TO-DO ITEM: Copy out the lines below word for word, leaving out the pictures.

++++ SUPPLIED INFORMATION ++++

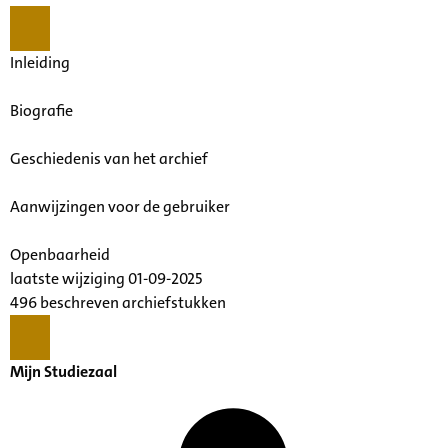
Inleiding
Biografie
Geschiedenis van het archief
Aanwijzingen voor de gebruiker
Openbaarheid
laatste wijziging 01-09-2025
496 beschreven archiefstukken
Mijn Studiezaal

++++

SOLUTION FOR THIS PROBLEM:
Inleiding
Biografie
Geschiedenis van het archief
Aanwijzingen voor de gebruiker
Openbaarheid
laatste wijziging 01-09-2025
496 beschreven archiefstukken
Mijn Studiezaal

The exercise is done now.